野村氏:必ずしも数値化されていないが、マッキンゼーなどの企業調査ではグローバルコンパクト参加企業の方が業績・企業イメージは高くなるという結果が出ている。CSRがコンプライアンスと法令遵守であるという考え方は既に古く、事業の中で取り込まれなければならにという方向に考え方に変わっている。それが企業自体がサステイナブルになるために必要なことなのだ、という認識の高まりが少なくとも先進企業の間では広まりつつある。ジェンダーはまだまだ社会的課題だが、日本企業の意識の変化は見える。例えばAKKはCEOが推薦した執行役員クラスの勉強会だが、昨年から今年にかけての7期生は15人中7人、今年から来年にかけての8期生も24人中7人が女性だ。それまで毎年1人か2人だったのからは大きな変化と言える。
②グローバルコンパクトのプロジェクトに参加した事があるが、会社内ではあまり評価されなかった。またグローバルコンパクトに署名した企業に対する社会からの評価も明確でないように思われる。これについてどう思うか。
野村氏:どういうプロジェクトに参加してのことか分からないが、参加者の意識が変わったというところにも価値をみるべきではないか。一方、企業内で評価されないのは残念な点かもしれないが、私はそれも次第に変わらざるを得ないと思っている。東日本の被災地で企業が緊急事態時の場所を提供したことなどから、3・11は日本企業の防災減災意識や社会で果たせる役割についての認識を変えたと言われる。すくなくともGCが目指す方向は間違っていないと思う。

甲賀氏:CSRの視点から見ると、植林等はどの様な意味があるのかというのは、企業は社会に対して何かしている会社と何もしていない会社で売上が変化するといったような、ソーシャルマーケティングの考え方から意味があるといえる。

③今後CSR・GCに日本企業はどのようにとりくんでいくのか。
東京大学 佐藤先生:糸口がないのが現状ではないか。ヨーロッパの企業の価値観を日系企業に落とし込むのは難しい部分もある。一方で、グローバルコンパクトに参加することが、企業(特に中小企業)にとって取引時のインセンティブになるようにするのは良いことと考えられる。例えば日弁連は人権DDにおいてCSR条項を作り、企業が事業評価にあたって人権の観点を盛り込むようにしている。そこでグローバルコンパクトに加盟して居るかどうかを一つの基準として活用することができるのではないか。

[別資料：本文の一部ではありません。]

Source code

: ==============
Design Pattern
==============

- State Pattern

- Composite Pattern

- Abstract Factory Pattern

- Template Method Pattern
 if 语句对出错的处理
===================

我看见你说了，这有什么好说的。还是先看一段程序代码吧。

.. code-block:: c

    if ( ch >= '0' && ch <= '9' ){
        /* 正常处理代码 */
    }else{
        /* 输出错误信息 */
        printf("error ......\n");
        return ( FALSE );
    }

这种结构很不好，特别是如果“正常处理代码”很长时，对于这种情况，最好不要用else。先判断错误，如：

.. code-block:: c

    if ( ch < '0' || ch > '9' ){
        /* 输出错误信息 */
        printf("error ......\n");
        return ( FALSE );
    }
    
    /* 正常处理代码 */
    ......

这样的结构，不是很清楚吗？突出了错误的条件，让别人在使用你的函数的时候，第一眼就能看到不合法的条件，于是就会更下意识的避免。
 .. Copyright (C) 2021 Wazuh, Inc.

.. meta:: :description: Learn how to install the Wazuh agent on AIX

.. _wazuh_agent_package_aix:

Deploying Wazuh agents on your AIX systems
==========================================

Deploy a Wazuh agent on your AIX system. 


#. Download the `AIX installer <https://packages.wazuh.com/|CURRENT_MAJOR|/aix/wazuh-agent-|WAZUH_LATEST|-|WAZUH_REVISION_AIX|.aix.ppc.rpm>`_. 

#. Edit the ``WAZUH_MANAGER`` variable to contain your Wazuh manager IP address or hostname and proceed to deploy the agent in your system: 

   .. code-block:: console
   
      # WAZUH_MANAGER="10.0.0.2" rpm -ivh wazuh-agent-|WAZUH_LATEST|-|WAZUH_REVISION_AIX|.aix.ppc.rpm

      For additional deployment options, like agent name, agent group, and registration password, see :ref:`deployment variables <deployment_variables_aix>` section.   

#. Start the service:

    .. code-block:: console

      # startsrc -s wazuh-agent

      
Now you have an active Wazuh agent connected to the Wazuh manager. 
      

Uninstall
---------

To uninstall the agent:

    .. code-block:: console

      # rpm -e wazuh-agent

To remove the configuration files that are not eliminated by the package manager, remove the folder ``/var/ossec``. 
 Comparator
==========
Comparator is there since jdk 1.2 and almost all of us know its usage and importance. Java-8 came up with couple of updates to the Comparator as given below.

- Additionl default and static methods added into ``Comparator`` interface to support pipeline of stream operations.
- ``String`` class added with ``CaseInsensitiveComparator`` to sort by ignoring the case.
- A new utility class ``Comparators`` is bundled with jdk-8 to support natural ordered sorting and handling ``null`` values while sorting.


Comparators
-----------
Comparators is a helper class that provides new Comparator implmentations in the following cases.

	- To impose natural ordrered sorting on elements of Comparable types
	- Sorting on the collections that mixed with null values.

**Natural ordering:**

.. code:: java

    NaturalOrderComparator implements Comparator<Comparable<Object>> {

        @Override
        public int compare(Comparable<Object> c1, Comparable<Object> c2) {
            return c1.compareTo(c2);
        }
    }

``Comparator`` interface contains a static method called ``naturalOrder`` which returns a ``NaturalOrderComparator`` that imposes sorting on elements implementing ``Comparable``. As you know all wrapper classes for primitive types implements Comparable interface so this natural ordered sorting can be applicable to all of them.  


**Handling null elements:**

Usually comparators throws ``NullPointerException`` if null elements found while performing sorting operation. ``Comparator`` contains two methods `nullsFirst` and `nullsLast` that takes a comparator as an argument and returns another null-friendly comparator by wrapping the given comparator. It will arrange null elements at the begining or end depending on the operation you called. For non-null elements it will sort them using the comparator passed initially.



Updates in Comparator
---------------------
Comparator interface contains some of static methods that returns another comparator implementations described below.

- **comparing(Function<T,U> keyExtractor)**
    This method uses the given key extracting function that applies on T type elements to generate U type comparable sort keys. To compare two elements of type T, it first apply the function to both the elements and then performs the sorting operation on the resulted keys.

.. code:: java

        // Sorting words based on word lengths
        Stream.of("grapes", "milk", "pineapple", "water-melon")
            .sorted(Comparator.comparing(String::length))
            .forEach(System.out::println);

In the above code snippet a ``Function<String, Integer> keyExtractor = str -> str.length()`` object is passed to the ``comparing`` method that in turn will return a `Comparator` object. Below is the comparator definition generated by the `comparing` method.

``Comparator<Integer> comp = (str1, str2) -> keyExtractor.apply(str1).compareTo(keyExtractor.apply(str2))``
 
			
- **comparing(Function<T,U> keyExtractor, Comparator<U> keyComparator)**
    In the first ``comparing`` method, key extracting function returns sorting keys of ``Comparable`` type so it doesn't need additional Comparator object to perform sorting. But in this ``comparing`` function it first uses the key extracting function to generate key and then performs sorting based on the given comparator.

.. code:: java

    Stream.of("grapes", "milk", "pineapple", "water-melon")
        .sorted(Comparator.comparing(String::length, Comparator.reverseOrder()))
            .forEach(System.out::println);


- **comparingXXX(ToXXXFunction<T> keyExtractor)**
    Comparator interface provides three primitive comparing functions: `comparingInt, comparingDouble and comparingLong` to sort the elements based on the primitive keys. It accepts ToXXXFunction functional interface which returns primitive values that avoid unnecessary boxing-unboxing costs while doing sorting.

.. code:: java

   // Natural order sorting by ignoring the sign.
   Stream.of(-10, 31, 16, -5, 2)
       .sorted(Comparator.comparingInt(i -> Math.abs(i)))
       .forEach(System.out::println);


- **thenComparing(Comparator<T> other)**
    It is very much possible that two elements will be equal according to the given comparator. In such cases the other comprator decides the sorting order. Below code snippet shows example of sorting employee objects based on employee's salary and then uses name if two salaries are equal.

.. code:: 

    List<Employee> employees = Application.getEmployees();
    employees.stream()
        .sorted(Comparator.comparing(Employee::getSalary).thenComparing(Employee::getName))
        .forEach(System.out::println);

野村氏:理事会や経営執行委員会でも一番関心あるのが人権DDと日本版スチュワードシップコードで、投資する側の意識が変わっていくこと。これからツールとして意識して取り組んでいかなければならないものだと思っている。投資側の意識の変化は企業を変えずにはおかない。グローバルコンパクトは発展途上の活動でありCSRの意味も大きく変化してきている。企業に利潤を忘れろと言っても無理で、本当にサステイナブルな企業になるためにはCSRとかESGを意識した経営を進めなければならない。本業とは全く別にCSRを捉える、ということは少なくなりつつある。